Continue Reading Below
Therefore, they began to investigate on it. Within eleven days, they established that the molecule is one nanometer (one-billionth of a meter) in size and its atomic arrangement resembles two conjoined geodesic domes. Subsequently, they called it Buckminsterfullerene, after Buckminster Fuller, the American architect, who invented geodesic dome.
In 1986, Smalley was selected as the Chairman of the Rice Quantum Institute. Concurrently, he continued to work on nanotechnology. He strongly believed that only nanotechnology could solve the most pressing problems of the earth, especially the need for clean energy and water.
In 1990, he also became a Professor in the Department of Physics at Rice, a post he held concurrently with that of Professor of Chemistry at the same university. At the same time, he began to work for establishing the Center for Nanoscale Science and Technology.
In 1996,, he gave up the Chairmanship of Rice Quantum Institute and became the Director of Center for Nanoscale Science and Technology, a position he held until 2001. Subsequently from 2001 to 2005, he was the Director of Carbon Nanotechnology Laboratory, also at Rice.
Smalley is best remembered for his creation of the laser supersonic cluster beam apparatus and subsequent discovery of the third allotropic formation of carbon, called the Buckminsterfullerene or ‘buckyballs’. Until then, graphite and diamond were the only two known allotropes of carbon.
The discovery opened a new field of research called fullerene chemistry and contributed significantly to the development of nanotechnology. Later he also became the leading advocate of this technology. It was partly because of him that the National Nanotechnology Initiative; a United States federal government program, was established in 2003.
Awards & Achievements
In 1996, Richard Smalley received the Nobel Prize in Chemistry jointly with Curl and Kroto “for their discovery of fullerene”.
Apart from Nobel Prize, he also received numerous other prizes such as Irving Langmuir Award (1991), E. O. Lawrence Memorial Award (1992), APS International Prize for New Materials (1992),Franklin Medal, The Franklin Institute (1996), American Carbon Society Medal (1997) etc.
He was also elected Fellow of the American Physical Society (1987) and Fellow of the American Association for the Advancement of Science, 2003.
Personal Life & Legacy
Richard Smalley was married four times. On May 4, 1968, he married Judith Grace Sampieri. They had a son named Chad Richard Smalley, born on June 8, 1969. The marriage broke up in 1978.
From 1980 to 1994, he was married to Mary L. Chapieski.
In 1997, he married JoNell Chauvin, with whom he had a son, Preston Reed Smalley. His third marriage ended in 1998.
Thereafter, he tied the knot with Deborah Lynn Sheffield Smalley. The couple remained married until his death in 2005. From this marriage he had two stepdaughters; Eva Kluber and Alison Kluber.

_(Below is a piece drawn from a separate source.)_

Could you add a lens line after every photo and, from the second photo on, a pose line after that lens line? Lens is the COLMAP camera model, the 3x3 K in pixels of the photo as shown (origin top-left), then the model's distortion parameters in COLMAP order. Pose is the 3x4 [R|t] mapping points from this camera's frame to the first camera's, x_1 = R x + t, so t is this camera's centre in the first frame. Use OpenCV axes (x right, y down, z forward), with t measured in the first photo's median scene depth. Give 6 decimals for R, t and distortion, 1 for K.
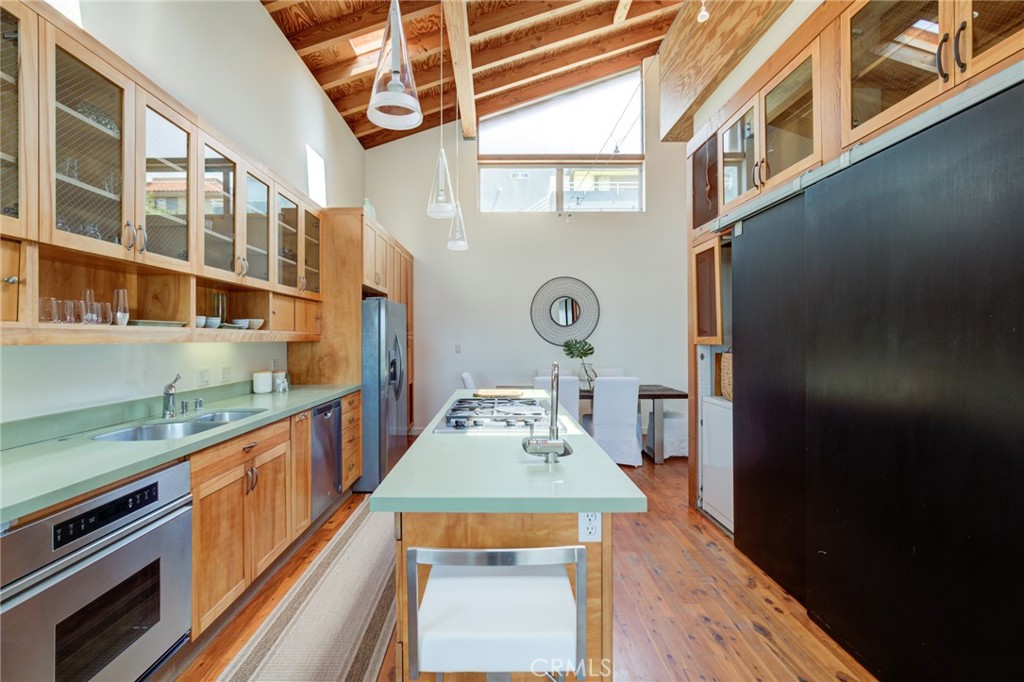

In 1999, Smalley was diagnosed with cancer. In spite of chemotherapy and ever-progressing disease, he kept on promoting nanotechnology and in 2003 testified before the U.S. House of Representatives in support of the National Nanotechnology Initiative.
He died from leukemia on October 28, 2005 at M.D. Anderson Cancer Center in Houston, Texas, at the age of 62.
In the same year, Center for Nanoscale Science and Technology (CNST) that he helped to build was renamed as The Richard E. Smalley Institute for Nanoscale Science and Technology. Later it was merged with the Rice Quantum Institute and is now called Smalley-Curl Institute (SCI).
In 2015, the US Senate passed a resolution crediting Smalley as the “Father of Nanotechnology”.